Ten years before Martin Luther King was shot, a fair bit before I was born a man and woman got married in Virginia. Virginia may have been for lovers, but it certainly wasn't for married ones if their skin tones were too different.
Mildred Jeter was Black. Richard Loving was White. They didn't know that it was illegal for them to wed. And when they found out, gently informed by handcuffs and an arrest warrant, they made a Federal case out of it. In 1967 the Supreme Court ruled that marriage was such a fundamental human right that all miscegenation laws - over a third of the States still had them - were null and void.
Mildred Loving died a week ago, the last person to be prosecuted for race-mixing in the United States.
A couple of quotes from Mrs. Loving:
"We loved each other and got married. We are not marrying the state. The law should allow a person to marry anyone he wants."

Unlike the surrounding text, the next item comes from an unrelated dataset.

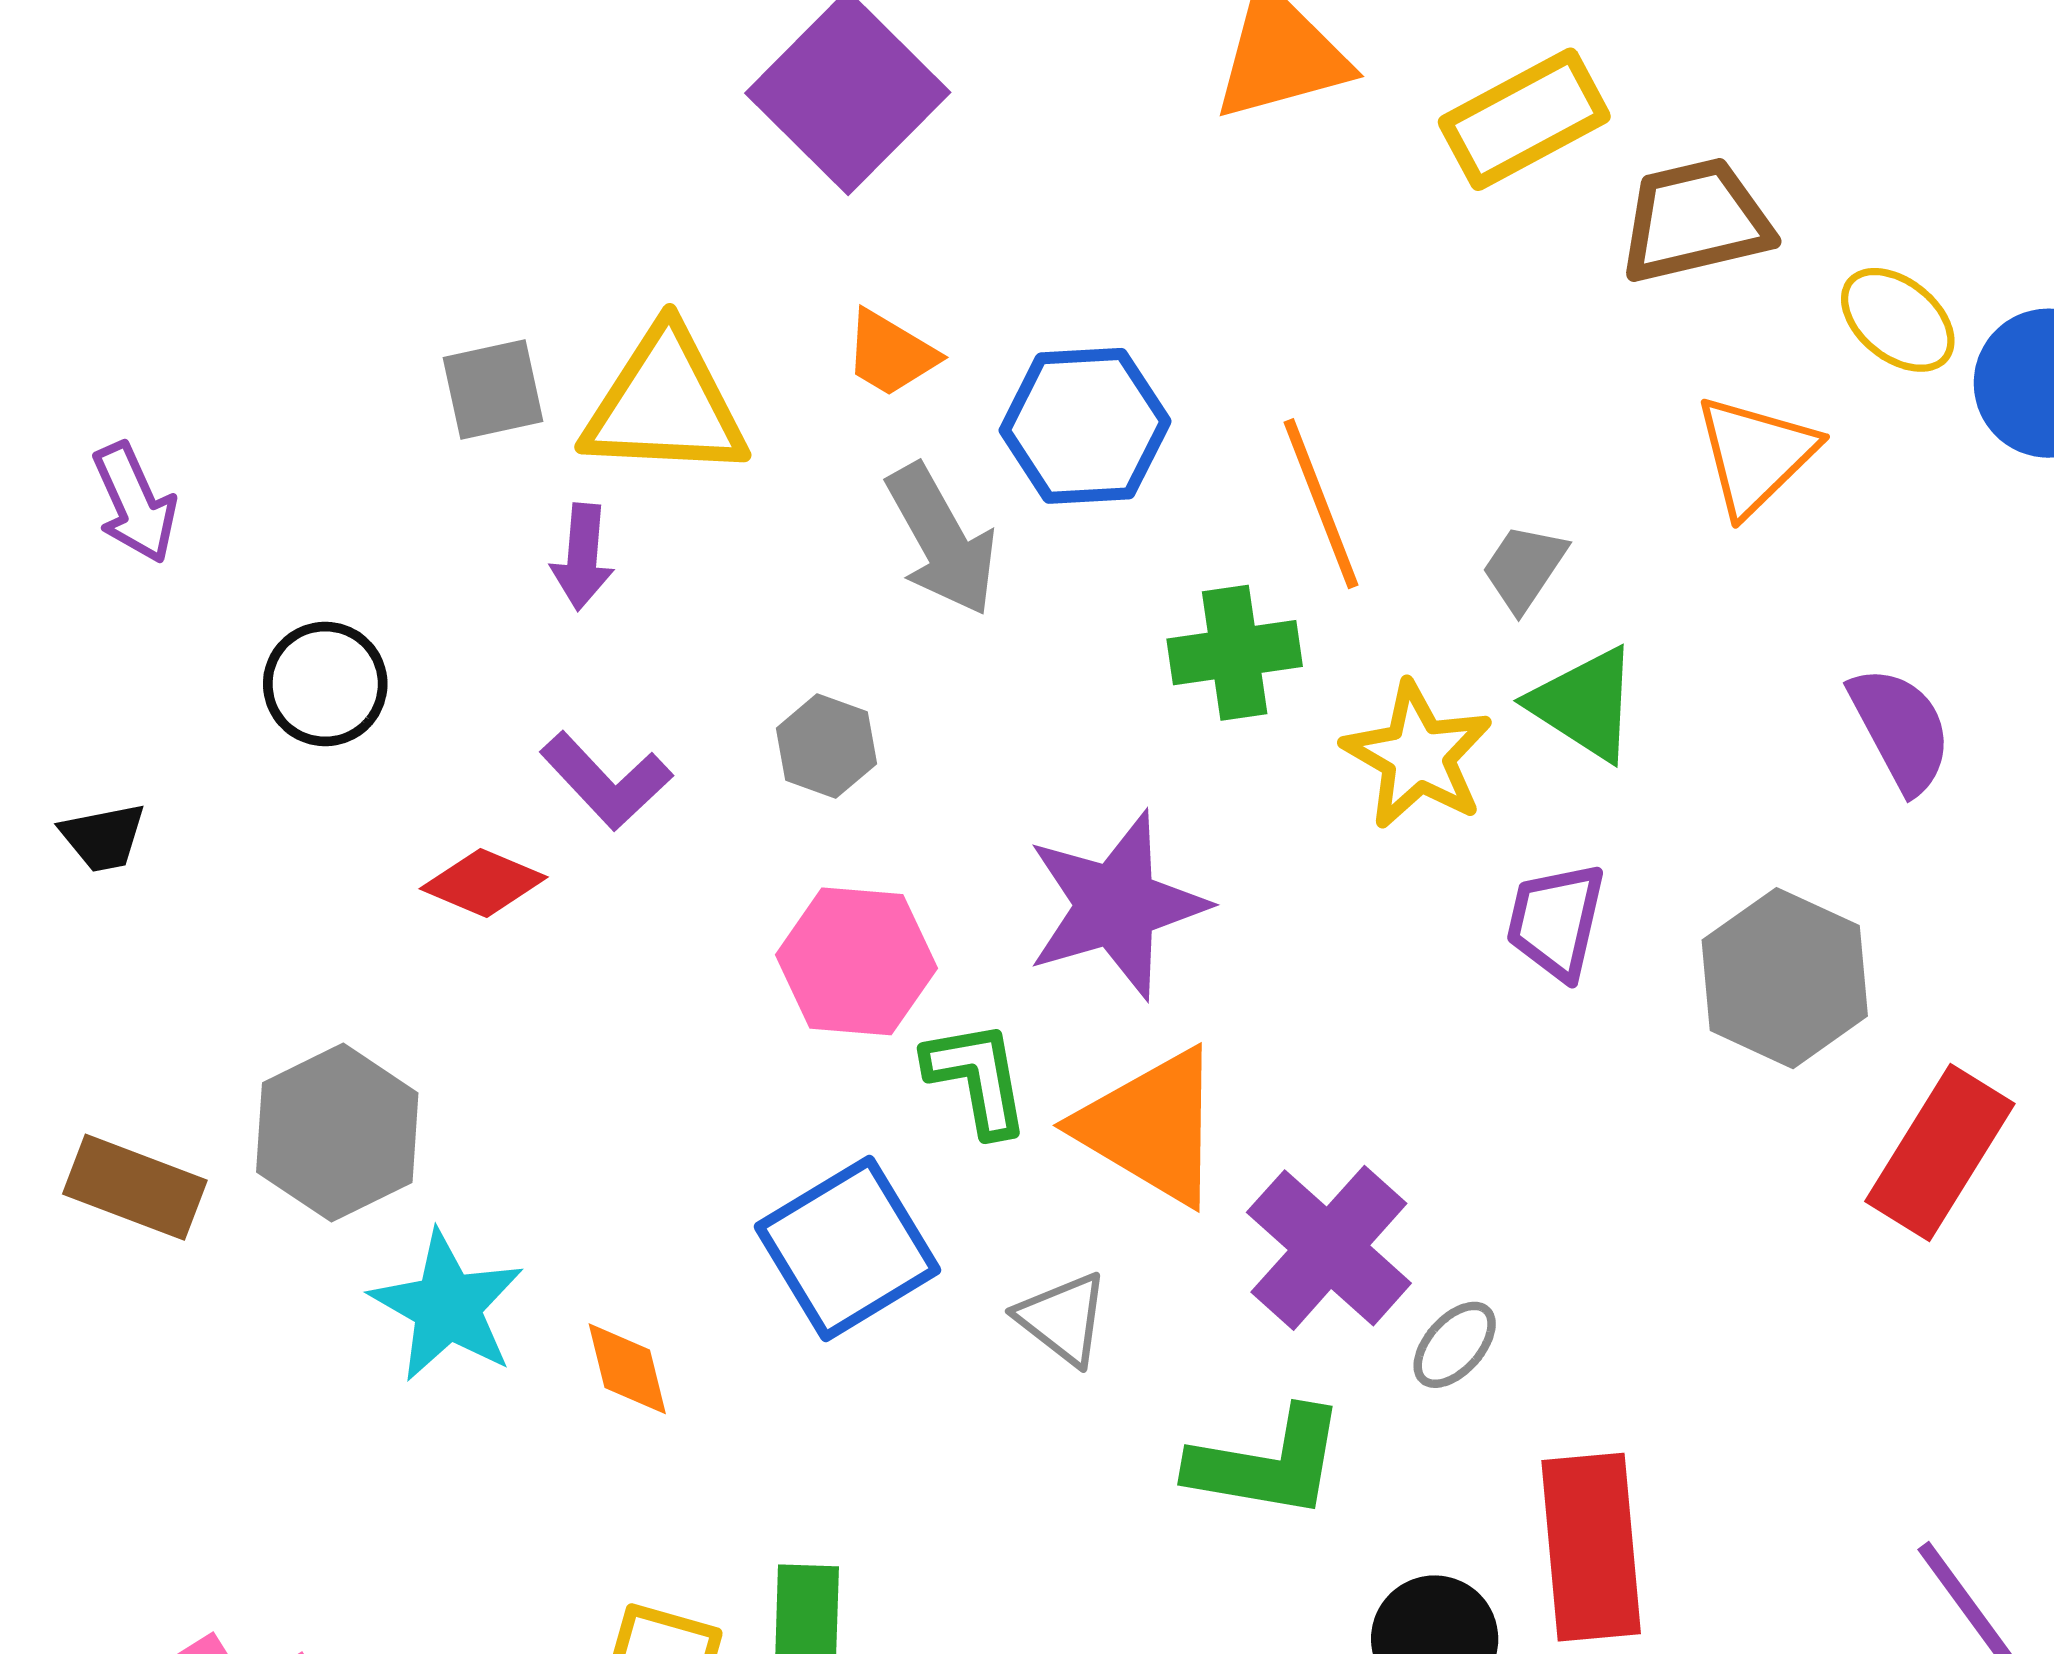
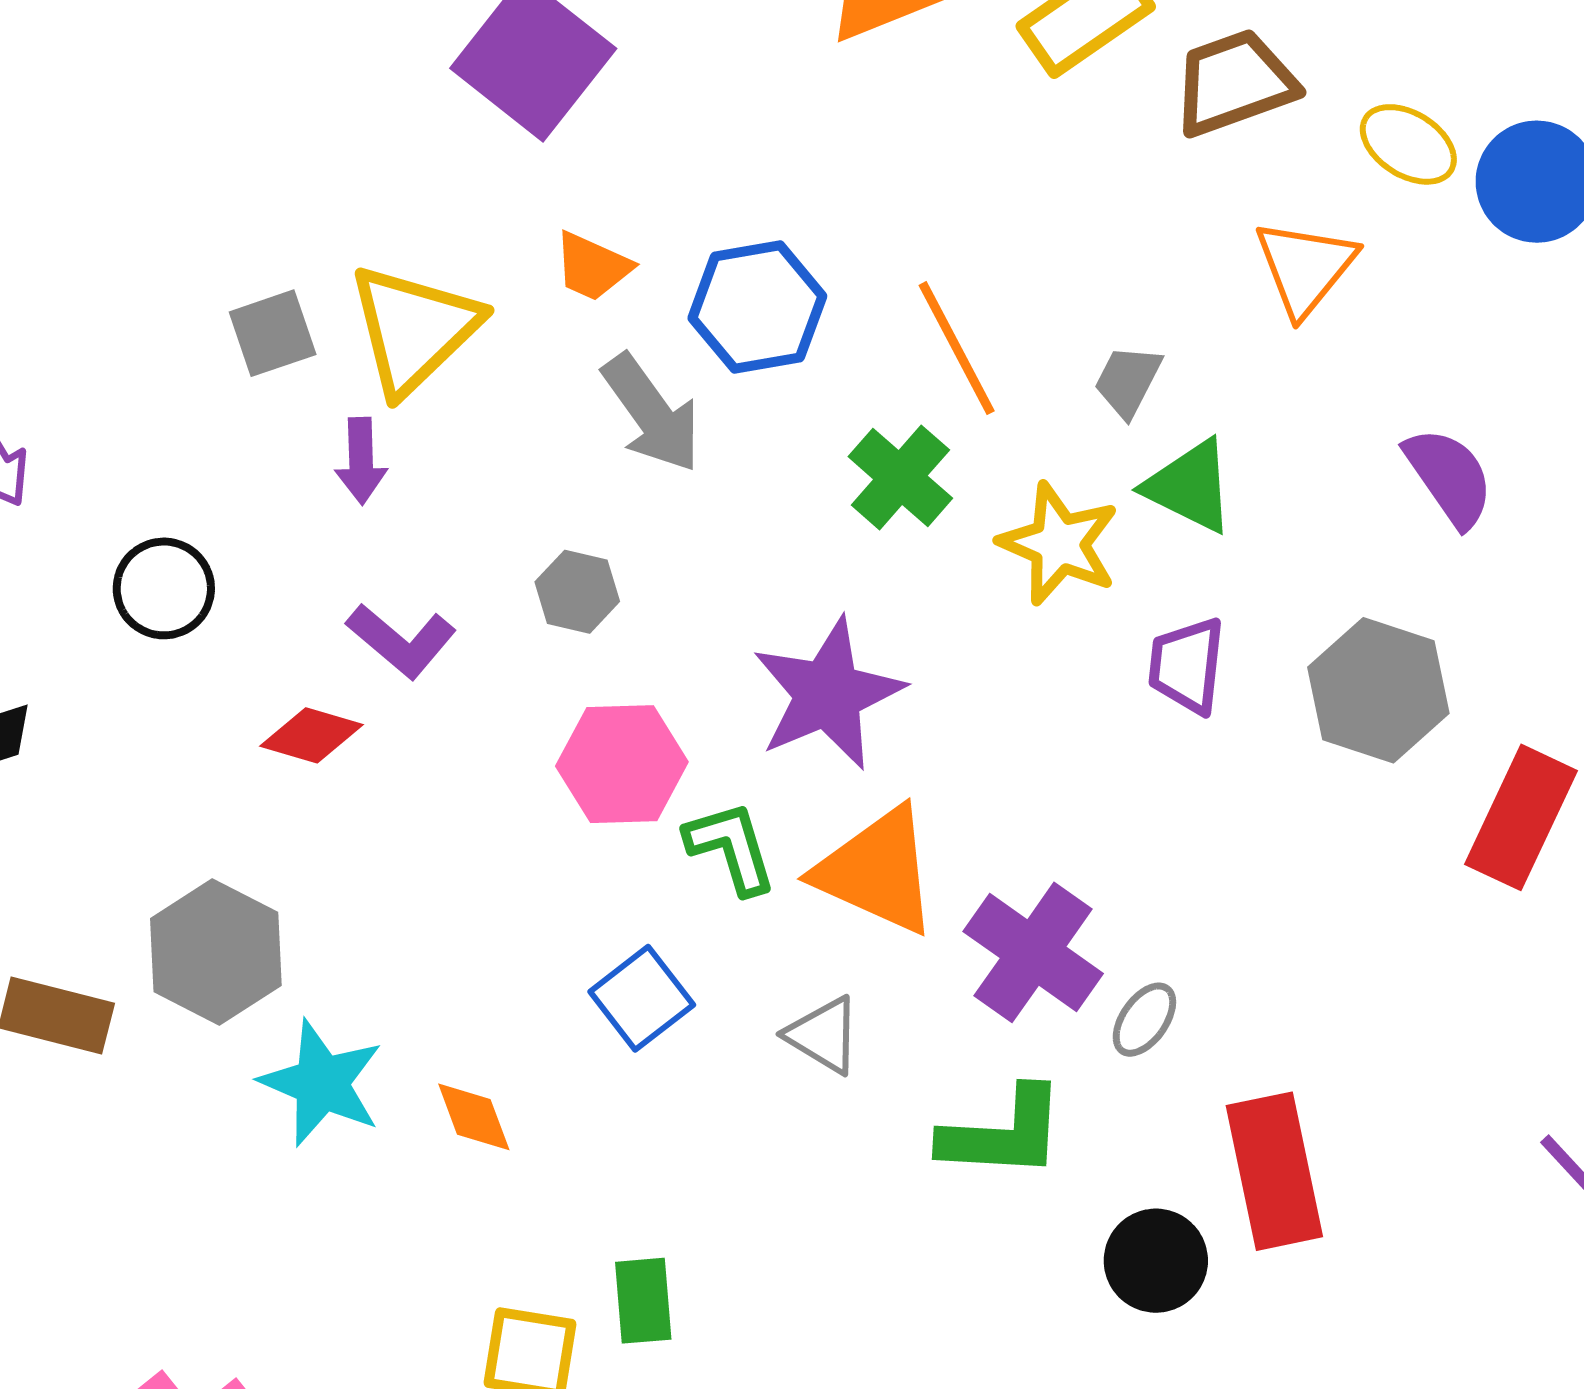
yellow triangle: (665, 404) -> (414, 329), turned -40
green cross: (1235, 653) -> (900, 477), turned -34
blue square: (848, 1248) -> (642, 998), size x0.7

"I believe all Americans, no matter their race, no matter their sex, no matter their sexual orientation, should have that same freedom to marry. Government has no business imposing some people's religious beliefs over others. Especially if it denies people's civil rights. I am still not a political person, but I am proud that Richard's and my name is on a court case that can help reinforce the love, the commitment, the fairness, and the family that so many people, black or white, young or old, gay or straight seek in life. I support the freedom to marry for all."

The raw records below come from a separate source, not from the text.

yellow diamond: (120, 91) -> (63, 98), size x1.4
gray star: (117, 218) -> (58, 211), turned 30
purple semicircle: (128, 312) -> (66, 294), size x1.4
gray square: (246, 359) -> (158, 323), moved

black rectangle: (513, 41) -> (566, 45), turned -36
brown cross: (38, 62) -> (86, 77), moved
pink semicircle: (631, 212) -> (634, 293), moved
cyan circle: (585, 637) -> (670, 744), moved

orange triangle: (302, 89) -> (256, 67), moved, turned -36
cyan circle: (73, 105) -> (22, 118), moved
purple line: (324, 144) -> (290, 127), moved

June 12 is unofficially Loving Day in honor of that brave family.
Our personal relation to this story goes back a few years even though we only heard of them a few days ago.

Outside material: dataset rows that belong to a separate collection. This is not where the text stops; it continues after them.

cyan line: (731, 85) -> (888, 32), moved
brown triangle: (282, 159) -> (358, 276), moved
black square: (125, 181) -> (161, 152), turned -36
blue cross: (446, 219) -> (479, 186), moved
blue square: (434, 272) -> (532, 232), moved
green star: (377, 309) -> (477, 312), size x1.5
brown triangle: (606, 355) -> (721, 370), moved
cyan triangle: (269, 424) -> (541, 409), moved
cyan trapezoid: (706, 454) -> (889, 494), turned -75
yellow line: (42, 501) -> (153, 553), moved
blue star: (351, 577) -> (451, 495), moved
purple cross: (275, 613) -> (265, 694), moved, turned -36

When we applied for a marriage license we were told that we had to fill in the appropriate box for "race". I tried "Other", "Human", "Indo-Dravidian" and "1500 meters". Tiel checked all the ones that applie, Asian, Black and Native American. We were informed that we couldn't get married unless we filled out one and one officially accepted choice only. We gritted our teeth and did as told although I did scrawl "Pongid".
Calling the various government bureaus didn't help. The State Health Statistics people were downright angry. They collected the statistics because it was the Law. Why was the law there? Why, because they needed it to collect the stastics. And they sent them to the Census Bureau and NIH. Who were we to question that?
The Census bureau and NIH told us they didn't have any real use for the numbers but took them because a number of States insisted on supplying the data.
We looked a little further. It turned out the requirement went back to the 1850s and the original Oregon Organic Law that forbade a "member of the White Race" from marrying a "Free Negro, Mulatto, Kanaka or Chinaman". The County had to collect the information to make sure no miscegenation occured. The laws against such marriages were kicked over by judicial decree in the 1950s. The last vestiges sat rotting in the statutes until we asked the Oregon Legislature to remove them, which they did. It didn't take a Federal case this time. In a generation almost nobody will remember that we used to have laws that stupid.